Task goal ->
Reproduce the records below exactly, but only between the lines holding "X008040Y012400D01*" and "X018290Y008900D01*", inclusive.

━━━━━━

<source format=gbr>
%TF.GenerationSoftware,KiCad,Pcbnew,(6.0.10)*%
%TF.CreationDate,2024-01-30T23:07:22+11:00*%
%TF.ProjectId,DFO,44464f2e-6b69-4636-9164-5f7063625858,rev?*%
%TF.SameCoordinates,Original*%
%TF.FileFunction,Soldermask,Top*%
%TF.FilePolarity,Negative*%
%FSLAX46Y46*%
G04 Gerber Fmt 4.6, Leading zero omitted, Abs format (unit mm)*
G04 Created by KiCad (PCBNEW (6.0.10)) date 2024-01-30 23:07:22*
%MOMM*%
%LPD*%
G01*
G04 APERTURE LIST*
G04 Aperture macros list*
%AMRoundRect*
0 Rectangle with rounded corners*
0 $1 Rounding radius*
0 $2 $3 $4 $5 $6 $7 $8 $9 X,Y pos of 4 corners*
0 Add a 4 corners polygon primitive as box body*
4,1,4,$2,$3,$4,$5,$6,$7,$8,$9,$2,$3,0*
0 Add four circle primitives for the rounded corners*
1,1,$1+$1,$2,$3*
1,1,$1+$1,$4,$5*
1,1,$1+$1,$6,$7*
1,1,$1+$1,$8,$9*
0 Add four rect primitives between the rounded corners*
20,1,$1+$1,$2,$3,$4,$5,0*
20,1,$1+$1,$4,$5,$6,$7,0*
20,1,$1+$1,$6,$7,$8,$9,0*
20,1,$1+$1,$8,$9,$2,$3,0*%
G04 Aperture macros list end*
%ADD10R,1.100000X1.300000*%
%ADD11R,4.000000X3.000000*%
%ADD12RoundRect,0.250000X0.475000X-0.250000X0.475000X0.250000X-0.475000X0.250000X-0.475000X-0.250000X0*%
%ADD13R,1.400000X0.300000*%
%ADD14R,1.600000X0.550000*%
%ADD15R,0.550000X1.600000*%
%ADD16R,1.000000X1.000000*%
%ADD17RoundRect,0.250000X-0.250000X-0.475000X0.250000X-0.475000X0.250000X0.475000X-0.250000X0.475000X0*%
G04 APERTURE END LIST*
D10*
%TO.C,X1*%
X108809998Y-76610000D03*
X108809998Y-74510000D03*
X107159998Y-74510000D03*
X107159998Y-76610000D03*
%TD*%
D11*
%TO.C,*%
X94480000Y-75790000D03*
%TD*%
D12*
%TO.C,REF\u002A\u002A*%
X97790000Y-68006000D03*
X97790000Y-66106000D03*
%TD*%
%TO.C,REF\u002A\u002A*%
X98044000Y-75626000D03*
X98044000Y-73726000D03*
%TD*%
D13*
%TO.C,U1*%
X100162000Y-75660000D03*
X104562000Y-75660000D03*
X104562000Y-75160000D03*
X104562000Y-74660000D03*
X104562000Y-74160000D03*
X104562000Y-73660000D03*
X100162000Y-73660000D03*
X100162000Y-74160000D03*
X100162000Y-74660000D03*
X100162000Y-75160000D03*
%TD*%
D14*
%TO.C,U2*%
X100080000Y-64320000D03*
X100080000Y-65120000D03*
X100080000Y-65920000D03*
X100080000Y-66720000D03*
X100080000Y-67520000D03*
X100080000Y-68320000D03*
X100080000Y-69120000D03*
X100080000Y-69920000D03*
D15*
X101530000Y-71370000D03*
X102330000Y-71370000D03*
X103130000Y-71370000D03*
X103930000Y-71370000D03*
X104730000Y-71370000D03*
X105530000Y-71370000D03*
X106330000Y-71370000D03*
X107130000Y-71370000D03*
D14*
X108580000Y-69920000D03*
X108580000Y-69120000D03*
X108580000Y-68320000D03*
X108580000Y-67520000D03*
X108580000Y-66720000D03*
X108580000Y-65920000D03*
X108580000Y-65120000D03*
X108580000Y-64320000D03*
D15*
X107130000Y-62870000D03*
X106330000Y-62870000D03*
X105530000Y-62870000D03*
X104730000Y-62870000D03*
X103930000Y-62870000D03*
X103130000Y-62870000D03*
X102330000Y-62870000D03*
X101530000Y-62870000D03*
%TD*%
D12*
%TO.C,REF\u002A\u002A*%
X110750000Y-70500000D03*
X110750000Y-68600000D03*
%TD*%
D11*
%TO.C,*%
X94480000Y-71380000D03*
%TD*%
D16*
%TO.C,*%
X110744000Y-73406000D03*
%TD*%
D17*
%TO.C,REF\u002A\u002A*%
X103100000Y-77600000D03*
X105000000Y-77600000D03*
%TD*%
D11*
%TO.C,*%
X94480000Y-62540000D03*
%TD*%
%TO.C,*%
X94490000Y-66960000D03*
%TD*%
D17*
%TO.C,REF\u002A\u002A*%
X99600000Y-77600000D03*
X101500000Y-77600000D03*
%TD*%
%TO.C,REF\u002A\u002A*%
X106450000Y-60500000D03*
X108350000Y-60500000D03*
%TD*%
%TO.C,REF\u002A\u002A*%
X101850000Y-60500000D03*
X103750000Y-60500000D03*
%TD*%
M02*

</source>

━━━━━━

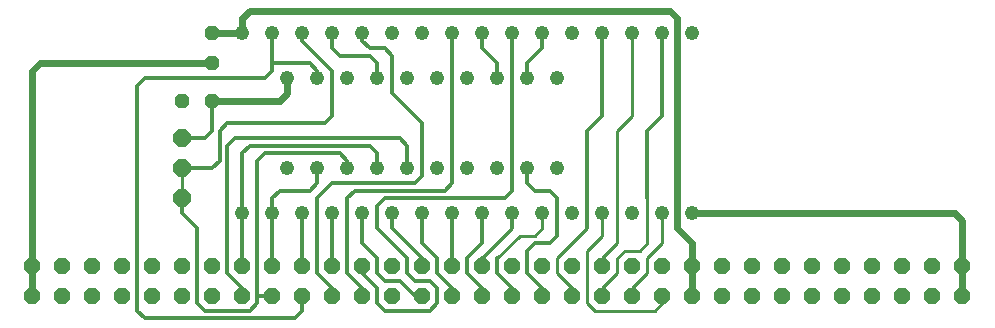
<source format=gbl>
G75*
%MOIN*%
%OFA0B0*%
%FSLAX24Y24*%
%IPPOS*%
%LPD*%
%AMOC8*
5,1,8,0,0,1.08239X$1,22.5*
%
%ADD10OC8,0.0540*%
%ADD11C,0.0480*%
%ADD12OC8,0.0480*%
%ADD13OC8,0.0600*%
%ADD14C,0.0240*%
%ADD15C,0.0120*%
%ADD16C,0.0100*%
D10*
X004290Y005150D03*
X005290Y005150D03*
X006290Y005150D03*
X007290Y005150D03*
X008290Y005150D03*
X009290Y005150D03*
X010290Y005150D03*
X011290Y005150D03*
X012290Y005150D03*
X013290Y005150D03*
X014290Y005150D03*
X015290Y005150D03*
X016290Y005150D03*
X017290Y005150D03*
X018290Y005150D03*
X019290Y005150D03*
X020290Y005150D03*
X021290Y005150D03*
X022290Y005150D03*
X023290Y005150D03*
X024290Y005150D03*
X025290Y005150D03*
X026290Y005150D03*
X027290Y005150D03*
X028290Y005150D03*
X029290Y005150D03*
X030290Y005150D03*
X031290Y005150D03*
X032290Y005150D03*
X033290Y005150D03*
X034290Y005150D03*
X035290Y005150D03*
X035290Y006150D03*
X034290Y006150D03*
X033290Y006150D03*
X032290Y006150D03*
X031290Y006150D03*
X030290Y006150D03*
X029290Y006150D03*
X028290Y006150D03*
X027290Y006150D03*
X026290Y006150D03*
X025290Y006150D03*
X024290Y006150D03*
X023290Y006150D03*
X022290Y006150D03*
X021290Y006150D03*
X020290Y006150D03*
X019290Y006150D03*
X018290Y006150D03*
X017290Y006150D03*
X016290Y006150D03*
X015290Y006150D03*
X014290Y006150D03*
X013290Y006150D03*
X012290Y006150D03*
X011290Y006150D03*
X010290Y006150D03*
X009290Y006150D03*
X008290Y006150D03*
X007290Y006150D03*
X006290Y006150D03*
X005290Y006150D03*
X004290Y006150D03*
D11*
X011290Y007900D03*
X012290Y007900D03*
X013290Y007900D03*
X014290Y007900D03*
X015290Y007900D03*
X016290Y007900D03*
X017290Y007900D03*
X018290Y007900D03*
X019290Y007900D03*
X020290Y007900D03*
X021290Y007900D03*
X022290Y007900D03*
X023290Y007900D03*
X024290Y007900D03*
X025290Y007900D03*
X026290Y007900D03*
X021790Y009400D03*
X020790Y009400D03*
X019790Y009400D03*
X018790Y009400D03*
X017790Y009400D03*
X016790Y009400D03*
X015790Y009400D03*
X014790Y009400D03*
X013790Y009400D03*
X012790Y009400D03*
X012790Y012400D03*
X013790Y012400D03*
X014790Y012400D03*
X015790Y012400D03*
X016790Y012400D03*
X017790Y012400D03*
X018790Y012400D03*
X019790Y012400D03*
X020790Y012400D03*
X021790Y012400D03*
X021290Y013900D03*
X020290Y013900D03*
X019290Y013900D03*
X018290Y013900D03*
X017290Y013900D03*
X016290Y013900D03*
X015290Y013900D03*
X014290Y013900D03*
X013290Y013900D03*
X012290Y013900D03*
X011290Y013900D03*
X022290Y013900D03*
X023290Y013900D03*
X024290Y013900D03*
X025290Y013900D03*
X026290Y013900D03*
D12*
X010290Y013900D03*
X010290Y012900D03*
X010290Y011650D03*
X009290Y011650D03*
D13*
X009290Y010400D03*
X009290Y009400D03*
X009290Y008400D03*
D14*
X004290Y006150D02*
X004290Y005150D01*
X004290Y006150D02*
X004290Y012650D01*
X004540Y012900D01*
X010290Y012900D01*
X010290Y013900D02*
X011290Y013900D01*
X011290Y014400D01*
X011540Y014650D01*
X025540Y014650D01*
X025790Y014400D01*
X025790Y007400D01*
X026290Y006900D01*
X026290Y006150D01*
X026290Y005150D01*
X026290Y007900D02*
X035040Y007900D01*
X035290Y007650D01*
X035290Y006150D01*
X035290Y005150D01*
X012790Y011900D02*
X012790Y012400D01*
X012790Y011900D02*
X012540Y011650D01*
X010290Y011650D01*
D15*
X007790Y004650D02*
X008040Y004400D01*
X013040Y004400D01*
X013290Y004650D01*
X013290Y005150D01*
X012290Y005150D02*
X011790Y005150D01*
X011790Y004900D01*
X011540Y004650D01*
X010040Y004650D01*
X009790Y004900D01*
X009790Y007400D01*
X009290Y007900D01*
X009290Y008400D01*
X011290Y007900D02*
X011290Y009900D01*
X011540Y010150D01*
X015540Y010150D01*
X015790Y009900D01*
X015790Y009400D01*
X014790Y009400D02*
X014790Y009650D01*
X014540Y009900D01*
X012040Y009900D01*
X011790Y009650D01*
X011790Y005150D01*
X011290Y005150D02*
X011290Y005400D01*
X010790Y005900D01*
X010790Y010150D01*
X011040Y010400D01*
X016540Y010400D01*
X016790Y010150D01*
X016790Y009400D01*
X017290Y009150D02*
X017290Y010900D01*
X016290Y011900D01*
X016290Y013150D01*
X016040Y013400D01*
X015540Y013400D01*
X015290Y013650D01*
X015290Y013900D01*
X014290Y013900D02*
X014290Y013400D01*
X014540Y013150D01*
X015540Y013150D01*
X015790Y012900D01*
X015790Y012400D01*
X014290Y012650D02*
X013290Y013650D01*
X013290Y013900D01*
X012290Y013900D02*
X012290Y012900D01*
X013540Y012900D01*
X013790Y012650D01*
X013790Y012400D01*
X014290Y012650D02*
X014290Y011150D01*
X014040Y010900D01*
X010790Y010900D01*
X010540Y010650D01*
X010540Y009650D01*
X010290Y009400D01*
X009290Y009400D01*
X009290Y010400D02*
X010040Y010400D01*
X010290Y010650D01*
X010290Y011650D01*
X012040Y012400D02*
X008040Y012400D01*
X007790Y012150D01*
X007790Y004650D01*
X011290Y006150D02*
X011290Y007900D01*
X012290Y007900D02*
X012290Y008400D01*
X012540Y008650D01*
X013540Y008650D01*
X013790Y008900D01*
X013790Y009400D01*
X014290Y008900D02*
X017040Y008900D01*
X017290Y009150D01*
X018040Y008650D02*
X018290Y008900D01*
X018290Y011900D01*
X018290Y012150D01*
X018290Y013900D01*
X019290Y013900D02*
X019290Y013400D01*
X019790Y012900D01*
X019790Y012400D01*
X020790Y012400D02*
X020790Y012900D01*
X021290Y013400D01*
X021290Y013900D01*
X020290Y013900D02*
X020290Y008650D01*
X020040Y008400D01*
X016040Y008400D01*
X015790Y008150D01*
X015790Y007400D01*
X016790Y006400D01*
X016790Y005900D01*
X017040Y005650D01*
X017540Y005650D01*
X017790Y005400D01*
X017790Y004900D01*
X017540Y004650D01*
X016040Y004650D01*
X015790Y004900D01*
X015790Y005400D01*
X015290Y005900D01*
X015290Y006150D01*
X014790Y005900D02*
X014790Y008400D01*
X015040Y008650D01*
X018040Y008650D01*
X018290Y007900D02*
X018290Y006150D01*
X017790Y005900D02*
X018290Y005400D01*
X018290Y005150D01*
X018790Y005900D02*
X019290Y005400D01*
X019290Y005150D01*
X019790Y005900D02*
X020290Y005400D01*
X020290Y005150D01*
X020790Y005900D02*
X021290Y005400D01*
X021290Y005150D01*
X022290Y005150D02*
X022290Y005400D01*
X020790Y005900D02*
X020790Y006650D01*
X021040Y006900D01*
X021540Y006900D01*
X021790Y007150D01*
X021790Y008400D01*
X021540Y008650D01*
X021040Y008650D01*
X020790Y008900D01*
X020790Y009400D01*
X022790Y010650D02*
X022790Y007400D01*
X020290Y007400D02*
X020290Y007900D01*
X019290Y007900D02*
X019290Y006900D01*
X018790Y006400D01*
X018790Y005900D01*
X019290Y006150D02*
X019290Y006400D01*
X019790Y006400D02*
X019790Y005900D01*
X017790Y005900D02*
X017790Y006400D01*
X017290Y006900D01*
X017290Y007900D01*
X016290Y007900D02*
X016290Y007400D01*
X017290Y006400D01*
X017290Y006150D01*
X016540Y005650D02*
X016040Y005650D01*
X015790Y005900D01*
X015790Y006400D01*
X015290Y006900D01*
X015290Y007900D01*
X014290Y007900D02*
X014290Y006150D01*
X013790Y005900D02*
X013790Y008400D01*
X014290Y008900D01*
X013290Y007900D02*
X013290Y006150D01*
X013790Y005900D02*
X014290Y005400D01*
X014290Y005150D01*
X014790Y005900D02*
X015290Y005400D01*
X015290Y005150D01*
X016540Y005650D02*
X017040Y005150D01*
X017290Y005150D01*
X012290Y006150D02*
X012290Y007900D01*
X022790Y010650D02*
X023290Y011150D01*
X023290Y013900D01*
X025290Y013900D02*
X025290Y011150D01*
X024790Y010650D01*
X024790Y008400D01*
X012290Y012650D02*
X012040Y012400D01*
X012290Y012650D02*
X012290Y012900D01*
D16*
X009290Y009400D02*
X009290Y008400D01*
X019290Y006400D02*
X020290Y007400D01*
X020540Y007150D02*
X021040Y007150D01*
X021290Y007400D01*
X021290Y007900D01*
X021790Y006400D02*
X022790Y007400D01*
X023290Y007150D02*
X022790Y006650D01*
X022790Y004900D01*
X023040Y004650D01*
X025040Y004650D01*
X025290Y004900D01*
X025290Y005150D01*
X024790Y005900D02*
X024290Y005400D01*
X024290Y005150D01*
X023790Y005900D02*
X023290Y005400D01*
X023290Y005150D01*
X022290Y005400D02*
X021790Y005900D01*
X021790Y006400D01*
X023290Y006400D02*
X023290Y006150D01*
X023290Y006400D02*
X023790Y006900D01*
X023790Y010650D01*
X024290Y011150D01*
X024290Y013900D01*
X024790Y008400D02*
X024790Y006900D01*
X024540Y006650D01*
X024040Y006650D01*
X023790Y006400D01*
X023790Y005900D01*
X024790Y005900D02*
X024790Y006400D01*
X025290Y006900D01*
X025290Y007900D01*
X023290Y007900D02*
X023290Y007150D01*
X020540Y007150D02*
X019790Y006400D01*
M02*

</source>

━━━━━━

Exercise answer ->
X008040Y012400D01*
X007790Y012150D01*
X007790Y004650D01*
X011290Y006150D02*
X011290Y007900D01*
X012290Y007900D02*
X012290Y008400D01*
X012540Y008650D01*
X013540Y008650D01*
X013790Y008900D01*
X013790Y009400D01*
X014290Y008900D02*
X017040Y008900D01*
X017290Y009150D01*
X018040Y008650D02*
X018290Y008900D01*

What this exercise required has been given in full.